Nasci e un giorno ti diranno che ti hanno desiderato ma non cercato. Ma in fondo, che importa cosa diranno? Sei vivo. Era l'unica opportunità che avevi e i tuoi genitori hanno detto sì. Cercato o no, ti hanno accolto, ti amano. Questa è una storia vera: una storia come tante, che son sempre troppo poche.
«Amare è comprendere la ragione che Dio aveva per creare quel che amiamo» (Nicolás Gómez Dávila)
Non glielo diranno a quel figlio che non era stato cercato. Che la sua mamma aveva deciso di non volerlo tenere. Che era stato papà a convincerla di sì, con quali parole Dio solo lo sa. Non glielo diranno a quel figlio, il terzo: a nessuno piacerebbe sentire, di sé, questa storia.
La mamma che scopre di custodire una vita che non aveva programmato, ma due bambini li ha già, e il più piccolo è ancora troppo piccolo e i nonni son lontani… E poi il lavoro, chi gli darà una mano: le giornate son già tanto complicate così…
Nasci e un giorno ti diranno che ti hanno voluto, oppure desiderato ma non cercato. Ma in fondo, che importa cosa diranno? Sei vivo. Era l’unica opportunità che avevi e i tuoi genitori hanno detto sì. Cercato o no, ti hanno accolto, ti amano. E questa è una storia vera: una storia come tante, che son sempre troppo poche.

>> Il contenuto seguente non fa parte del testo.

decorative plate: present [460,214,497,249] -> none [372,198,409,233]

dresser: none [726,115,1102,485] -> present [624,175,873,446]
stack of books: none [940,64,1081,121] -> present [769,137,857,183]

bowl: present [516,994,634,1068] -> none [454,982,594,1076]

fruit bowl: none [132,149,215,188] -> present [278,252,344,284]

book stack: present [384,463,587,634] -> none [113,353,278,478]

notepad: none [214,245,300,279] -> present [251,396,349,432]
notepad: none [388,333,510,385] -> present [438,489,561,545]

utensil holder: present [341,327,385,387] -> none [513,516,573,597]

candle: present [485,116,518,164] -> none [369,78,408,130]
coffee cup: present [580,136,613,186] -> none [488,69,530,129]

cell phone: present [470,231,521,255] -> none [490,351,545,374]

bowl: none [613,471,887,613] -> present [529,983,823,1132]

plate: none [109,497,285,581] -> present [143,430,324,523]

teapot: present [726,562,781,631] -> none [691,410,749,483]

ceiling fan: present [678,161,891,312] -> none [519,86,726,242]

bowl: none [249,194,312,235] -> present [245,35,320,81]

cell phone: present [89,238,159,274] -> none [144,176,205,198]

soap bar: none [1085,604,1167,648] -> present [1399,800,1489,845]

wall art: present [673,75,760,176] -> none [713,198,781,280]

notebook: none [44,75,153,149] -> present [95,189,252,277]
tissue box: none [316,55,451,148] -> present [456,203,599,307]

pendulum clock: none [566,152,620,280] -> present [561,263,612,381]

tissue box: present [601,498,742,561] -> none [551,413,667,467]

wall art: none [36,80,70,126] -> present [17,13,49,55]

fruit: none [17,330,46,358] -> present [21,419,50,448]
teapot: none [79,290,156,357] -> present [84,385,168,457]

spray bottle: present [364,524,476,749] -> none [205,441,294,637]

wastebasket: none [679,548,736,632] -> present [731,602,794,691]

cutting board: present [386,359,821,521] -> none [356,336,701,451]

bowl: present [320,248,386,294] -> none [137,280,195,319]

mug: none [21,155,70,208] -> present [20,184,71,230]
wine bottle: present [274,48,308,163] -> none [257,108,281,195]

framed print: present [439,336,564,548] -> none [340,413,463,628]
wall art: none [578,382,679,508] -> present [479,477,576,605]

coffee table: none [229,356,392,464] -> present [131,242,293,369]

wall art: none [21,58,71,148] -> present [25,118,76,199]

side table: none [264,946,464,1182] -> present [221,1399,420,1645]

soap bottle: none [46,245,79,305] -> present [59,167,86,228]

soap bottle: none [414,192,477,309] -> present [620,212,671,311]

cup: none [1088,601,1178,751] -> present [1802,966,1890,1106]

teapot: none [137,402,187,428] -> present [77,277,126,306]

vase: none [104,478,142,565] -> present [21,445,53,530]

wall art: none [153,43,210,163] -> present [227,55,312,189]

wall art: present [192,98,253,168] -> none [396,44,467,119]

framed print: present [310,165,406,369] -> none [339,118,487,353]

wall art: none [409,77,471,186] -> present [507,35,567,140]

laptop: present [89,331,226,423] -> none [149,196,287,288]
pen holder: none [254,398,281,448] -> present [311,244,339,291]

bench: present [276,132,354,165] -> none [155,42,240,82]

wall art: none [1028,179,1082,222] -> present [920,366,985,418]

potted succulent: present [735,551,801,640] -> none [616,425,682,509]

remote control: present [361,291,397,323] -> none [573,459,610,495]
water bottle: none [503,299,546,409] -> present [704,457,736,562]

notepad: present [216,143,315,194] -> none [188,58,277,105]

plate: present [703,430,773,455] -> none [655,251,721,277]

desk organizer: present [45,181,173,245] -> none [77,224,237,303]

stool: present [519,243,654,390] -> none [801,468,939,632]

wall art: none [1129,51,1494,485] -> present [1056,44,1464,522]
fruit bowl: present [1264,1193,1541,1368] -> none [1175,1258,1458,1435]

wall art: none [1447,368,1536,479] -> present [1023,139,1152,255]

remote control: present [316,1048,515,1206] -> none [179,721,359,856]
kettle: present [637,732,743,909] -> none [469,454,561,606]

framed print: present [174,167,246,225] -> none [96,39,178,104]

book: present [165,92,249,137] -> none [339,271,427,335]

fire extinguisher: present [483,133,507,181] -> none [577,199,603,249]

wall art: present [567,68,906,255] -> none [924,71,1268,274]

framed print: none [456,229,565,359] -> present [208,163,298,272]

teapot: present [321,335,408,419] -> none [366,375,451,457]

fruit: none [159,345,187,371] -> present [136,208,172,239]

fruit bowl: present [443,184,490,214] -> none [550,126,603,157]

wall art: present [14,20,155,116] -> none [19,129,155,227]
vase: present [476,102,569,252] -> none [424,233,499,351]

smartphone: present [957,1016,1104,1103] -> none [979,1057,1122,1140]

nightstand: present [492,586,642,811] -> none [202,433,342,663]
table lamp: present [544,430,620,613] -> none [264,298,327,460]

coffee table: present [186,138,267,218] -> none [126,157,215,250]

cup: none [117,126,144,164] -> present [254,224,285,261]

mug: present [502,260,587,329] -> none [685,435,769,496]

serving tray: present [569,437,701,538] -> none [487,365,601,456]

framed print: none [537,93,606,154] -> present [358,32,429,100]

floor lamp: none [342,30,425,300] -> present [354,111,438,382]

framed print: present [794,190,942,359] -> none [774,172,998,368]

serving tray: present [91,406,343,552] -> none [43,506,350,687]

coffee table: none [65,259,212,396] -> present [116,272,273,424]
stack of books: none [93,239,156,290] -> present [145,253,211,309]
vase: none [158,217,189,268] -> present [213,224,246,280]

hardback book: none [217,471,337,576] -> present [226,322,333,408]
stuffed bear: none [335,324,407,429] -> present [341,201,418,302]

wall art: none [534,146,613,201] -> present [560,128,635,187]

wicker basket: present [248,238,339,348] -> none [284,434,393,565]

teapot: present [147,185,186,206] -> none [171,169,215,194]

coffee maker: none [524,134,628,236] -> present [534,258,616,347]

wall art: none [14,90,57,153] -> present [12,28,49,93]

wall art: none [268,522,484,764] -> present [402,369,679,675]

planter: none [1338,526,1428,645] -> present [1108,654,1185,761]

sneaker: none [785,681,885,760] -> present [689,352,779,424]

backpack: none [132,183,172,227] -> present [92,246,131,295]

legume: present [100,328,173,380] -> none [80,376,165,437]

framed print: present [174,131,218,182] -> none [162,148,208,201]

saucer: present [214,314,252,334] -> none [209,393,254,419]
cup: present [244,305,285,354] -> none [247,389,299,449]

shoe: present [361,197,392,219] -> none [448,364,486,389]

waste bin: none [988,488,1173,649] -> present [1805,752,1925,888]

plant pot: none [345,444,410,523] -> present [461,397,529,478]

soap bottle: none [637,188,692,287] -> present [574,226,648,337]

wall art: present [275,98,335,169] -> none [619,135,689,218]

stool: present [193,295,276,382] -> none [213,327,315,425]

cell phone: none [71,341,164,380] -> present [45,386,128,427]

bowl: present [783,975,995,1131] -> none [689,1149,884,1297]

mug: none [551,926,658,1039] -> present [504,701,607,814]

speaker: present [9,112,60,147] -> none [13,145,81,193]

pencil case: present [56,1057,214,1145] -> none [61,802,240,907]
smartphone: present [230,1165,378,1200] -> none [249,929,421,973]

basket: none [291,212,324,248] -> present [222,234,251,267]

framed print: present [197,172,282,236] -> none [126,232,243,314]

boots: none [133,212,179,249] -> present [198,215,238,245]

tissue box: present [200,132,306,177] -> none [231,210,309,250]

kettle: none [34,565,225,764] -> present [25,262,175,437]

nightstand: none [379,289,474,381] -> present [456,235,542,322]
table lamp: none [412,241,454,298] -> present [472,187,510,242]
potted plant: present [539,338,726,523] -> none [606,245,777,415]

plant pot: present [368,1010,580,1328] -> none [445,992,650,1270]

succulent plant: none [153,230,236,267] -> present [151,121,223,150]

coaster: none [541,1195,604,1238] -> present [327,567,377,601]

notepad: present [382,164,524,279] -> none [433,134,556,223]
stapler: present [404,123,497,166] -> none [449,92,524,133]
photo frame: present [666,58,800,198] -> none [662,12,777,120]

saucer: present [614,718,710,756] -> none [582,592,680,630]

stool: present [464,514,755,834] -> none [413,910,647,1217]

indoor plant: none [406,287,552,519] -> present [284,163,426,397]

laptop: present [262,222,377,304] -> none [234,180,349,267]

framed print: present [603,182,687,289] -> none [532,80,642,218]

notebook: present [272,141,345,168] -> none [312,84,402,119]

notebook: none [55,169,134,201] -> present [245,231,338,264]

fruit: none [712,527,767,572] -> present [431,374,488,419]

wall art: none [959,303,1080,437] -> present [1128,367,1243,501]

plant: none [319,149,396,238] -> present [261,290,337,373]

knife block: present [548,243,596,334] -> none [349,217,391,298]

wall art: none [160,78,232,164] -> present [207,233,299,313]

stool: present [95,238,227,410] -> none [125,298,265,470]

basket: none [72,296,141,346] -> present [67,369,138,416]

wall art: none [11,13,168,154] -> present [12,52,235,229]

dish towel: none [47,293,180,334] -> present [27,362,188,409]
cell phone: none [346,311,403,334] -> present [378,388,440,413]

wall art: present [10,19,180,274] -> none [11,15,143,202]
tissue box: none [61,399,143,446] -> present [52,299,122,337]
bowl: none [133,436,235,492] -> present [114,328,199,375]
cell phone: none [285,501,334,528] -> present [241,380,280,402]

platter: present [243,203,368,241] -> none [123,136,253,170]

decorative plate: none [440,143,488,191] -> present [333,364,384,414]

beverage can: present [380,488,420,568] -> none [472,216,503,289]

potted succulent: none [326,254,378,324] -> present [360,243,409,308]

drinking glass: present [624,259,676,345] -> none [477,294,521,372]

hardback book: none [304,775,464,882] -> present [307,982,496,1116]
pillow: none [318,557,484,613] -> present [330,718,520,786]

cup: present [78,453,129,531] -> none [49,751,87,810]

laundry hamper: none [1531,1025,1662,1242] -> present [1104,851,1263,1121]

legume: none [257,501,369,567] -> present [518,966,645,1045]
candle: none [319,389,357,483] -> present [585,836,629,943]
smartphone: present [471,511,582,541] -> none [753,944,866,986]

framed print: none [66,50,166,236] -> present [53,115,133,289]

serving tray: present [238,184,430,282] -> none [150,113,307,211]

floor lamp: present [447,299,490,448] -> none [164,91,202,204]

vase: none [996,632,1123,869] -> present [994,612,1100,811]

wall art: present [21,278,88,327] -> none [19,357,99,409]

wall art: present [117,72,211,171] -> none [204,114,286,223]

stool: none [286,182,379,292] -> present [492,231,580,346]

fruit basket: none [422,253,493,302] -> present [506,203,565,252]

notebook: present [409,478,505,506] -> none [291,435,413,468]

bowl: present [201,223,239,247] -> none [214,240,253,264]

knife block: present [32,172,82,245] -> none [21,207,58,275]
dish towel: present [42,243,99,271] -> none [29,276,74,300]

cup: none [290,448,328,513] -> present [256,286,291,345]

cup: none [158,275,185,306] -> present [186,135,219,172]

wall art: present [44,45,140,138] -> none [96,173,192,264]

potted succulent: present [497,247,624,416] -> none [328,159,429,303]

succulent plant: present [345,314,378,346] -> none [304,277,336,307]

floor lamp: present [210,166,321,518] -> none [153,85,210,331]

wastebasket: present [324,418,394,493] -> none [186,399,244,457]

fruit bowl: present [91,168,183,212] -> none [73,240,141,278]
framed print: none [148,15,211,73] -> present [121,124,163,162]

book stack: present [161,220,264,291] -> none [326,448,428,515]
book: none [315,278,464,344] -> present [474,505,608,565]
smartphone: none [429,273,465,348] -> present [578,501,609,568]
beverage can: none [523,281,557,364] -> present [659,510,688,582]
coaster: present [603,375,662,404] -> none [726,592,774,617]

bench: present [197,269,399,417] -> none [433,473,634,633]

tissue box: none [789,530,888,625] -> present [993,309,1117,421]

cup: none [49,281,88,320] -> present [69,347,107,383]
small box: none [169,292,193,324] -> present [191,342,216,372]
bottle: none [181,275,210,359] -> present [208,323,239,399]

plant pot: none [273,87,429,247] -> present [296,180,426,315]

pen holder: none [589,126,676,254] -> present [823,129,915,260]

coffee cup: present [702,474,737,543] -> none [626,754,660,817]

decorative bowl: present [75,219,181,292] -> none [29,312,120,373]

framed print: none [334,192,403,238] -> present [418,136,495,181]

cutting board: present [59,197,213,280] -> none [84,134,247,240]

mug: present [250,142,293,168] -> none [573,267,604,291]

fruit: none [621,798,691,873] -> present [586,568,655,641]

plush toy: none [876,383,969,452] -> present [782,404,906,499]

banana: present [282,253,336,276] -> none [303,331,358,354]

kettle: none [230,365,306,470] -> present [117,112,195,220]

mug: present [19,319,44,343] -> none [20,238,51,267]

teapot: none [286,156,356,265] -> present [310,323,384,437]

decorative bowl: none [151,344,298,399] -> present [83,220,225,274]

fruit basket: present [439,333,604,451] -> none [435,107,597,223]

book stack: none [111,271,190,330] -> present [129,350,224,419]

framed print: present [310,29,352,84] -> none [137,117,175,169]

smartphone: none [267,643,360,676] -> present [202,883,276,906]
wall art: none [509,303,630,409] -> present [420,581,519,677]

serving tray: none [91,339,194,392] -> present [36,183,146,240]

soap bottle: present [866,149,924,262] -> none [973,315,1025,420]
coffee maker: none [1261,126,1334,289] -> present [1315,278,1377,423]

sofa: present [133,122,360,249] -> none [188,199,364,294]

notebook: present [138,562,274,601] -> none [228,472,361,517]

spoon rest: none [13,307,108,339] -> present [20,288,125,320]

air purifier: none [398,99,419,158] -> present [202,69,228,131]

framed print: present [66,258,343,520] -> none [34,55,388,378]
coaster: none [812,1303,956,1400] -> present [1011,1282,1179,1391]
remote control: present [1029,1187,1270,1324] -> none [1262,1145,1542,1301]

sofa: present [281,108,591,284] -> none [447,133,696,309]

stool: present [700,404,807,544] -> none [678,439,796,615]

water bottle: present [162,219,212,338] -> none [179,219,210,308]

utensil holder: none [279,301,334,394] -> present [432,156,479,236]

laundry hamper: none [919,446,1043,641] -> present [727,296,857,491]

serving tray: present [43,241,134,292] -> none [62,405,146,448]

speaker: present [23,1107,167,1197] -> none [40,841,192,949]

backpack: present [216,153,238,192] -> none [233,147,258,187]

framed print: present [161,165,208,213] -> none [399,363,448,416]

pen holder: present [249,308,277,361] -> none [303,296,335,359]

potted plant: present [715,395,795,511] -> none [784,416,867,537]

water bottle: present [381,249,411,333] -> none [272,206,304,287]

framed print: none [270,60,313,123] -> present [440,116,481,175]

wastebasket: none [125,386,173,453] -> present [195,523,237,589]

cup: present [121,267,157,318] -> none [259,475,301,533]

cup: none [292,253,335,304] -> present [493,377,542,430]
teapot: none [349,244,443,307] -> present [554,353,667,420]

La mamma scopre di aspettare un bambino, ma è spaventata perché quel figlio non era previsto (adesso si dice così) e vuole abortire. Il papà temporeggia.
Non ci sono motivi di salute, non ci sono problemi economici. Chi l’ascolta lo sa, ma è lei a dover decidere, a dire l’ultima parola sulla vita o la morte del figlio che ha in grembo. Il cuore è in tumulto ma lei ha deciso. Ora è un riccio: non vuole parlare più con nessuno. Ha detto no.
Prende tempo il marito, il papà di quel bimbo. Si confida, chiede aiuto. Lui lo sa che aborto non è una parola soltanto. Che se la moglie andrà in ospedale non è per un’escrescenza, un bubbone. Lo sa che nel grembo di lei c’è una vita, suo figlio, e che non gli basta dire è stato un incidente, qualcosa non ha funzionato. Se i conti non tornano non è un buon motivo per impedire a quel bimbo – il suo, il loro bimbo – di vedere la luce.
Al consultorio hanno ascoltato lei, le sue paure. Le han detto signora il corpo è suo, decida. Guardi, la capiamo. Non era previsto un terzo figlio, ce l’ha detto. Veda lei. Ci pensi. Avanti la prossima.
L’amico è stato accanto all’amico (cos’è sennò, “voler bene”?). Se ci sono problemi, gli ha detto, vediamo insieme come risolverli. Se c’è bisogno di soldi, di aiuto, dimmi. Ce la farete, ce la faremo. Insieme. Però sappi: c’è vostro figlio, un bambino, nel grembo di tua moglie. E’ parte di lei, parte di te. E’ il frutto del vostro amore. (Sì, il frutto, perché se l’amore non è sterile, è seme che germoglia)
Magari, come dici, non l’avete cercato, eppure c’è. Parla, l’amico all’amico. E’ il vostro bambino. Amalo. Amatelo insieme.
Poi l’amico telefona in giro e chiede preghiere - noi cristiani facciamo così - e da quel momento sono in tanti a tifare per quel “tu” appena accennato, per quel cuoricino che batte e che dice io sono.
Siamo tanti, piccolino. Abbiamo pregato perché papà trovasse parole buone da dire alla mamma. Parole di sostegno e di speranza. Parole d’amore.
Oggi la notizia, bella da far suonare le campane a festa. «Aspettiamo un bambino, il terzo!»
Grazie a te, dice l’amico all’amico. Grazie per avermi sostenuto. Temevo di perdere mia moglie e invece no. Gliel’ho detto, a mia moglie, che ho parlato con te e che, dopo, ho trovato parole che avevo dentro, nello scrigno prezioso del cuore. La sua vita, e la mia, e noi che quel giorno ci siamo incontrati. Niente. Niente sarebbe accaduto di bello tra noi, da noi, se le nostre mamme, impaurite, avessero detto no…
Grazie, amici, per le vostre preghiere. «Chi salva una vita salva il mondo intero».